_PAGE TEXT_
# IMDB-WIKI Knowledge Graph

- convert names to Knowledge Graph entity IDs
- The `imdb.mat` file contains only full names, need KG ids `/m/12345`

In [87]:
%reload_ext autoreload
%autoreload 2

import os
import os.path as osp
from os.path import join
from glob import glob
from pathlib import Path
import random
import math
from datetime import datetime
import requests
import json
import time
from pprint import pprint
from multiprocessing.pool import ThreadPool
import threading
import urllib.request

from tqdm import tqdm_notebook as tqdm
import pandas as pd
from scipy.io import loadmat
import numpy as np
%matplotlib inline
import matplotlib.pyplot as plt

## Load IMDB Metadata

In [13]:
fp_meta_imdb = '/data_store_hdd/datasets/people/imdb_wiki/metadata/imdb_mat.csv'
df_meta_imdb = pd.read_csv(fp_meta_imdb).set_index('index')
df_meta_imdb.head(2)

Unnamed: 0_level_0,celeb_id,dob,filepath,gender,name,x1,x2,y1,y2,year_photo
index,Unnamed: 1_level_1,Unnamed: 2_level_1,Unnamed: 3_level_1,Unnamed: 4_level_1,Unnamed: 5_level_1,Unnamed: 6_level_1,Unnamed: 7_level_1,Unnamed: 8_level_1,Unnamed: 9_level_1,Unnamed: 10_level_1
0,6488,1900-5-11,01/nm0000001_rm124825600_1899-5-10_1968.jpg,m,Fred Astaire,1072.926,1214.784,161.838,303.696,1968
1,6488,1900-5-11,01/nm0000001_rm3343756032_1899-5-10_1970.jpg,m,Fred Astaire,477.184,622.592,100.352,245.76,1970


## Google Knowledge Graph API

In [14]:
# read API key
api_key = open('/work/megapixels_dev/3rdparty/knowledge-graph-api/.api_key').read()

_BRIEF 1_
In the IMDB-WIKI notebook, what does the `imdb.mat` file contain?
The notebook text and the rows below it were taken from unrelated sources.

_RECORDS SUPPLIED_
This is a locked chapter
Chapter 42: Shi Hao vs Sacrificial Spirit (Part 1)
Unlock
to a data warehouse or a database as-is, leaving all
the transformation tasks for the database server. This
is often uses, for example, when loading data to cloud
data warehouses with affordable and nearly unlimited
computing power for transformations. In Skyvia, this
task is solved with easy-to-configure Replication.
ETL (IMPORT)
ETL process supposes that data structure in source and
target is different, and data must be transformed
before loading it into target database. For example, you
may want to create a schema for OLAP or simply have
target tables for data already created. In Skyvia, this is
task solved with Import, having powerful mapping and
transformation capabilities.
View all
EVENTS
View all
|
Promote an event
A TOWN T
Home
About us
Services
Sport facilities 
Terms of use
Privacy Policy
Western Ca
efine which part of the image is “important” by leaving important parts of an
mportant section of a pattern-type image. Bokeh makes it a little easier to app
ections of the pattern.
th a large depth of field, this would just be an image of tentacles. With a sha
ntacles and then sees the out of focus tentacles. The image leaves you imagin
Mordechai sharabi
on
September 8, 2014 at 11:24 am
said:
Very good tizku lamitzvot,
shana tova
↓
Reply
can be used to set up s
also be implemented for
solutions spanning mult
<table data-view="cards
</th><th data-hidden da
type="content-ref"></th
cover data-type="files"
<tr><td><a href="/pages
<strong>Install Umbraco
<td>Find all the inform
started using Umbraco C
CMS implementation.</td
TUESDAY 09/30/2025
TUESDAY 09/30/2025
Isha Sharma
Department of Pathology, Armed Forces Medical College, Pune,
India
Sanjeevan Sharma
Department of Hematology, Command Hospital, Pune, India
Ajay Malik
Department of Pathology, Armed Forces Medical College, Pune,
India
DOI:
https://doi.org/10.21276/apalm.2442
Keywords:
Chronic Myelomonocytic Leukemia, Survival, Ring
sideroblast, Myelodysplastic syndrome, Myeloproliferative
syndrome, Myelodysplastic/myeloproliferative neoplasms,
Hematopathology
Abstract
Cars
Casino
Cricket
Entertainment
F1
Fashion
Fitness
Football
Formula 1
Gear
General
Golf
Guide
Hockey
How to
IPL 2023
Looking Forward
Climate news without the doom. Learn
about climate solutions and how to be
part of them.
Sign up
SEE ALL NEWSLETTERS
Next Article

_BRIEF 2_
Copy the rows, starting at the first row and ending at the row containing "data warehouses with", and change "affordable" to "inexpensive" while keeping everything else the same. Give only those rows.

_PROBLEM SOLUTION 1_
Only full names.

_PROBLEM SOLUTION 2_
This is a locked chapter
Chapter 42: Shi Hao vs Sacrificial Spirit (Part 1)
Unlock
to a data warehouse or a database as-is, leaving all
the transformation tasks for the database server. This
is often uses, for example, when loading data to cloud
data warehouses with inexpensive and nearly unlimited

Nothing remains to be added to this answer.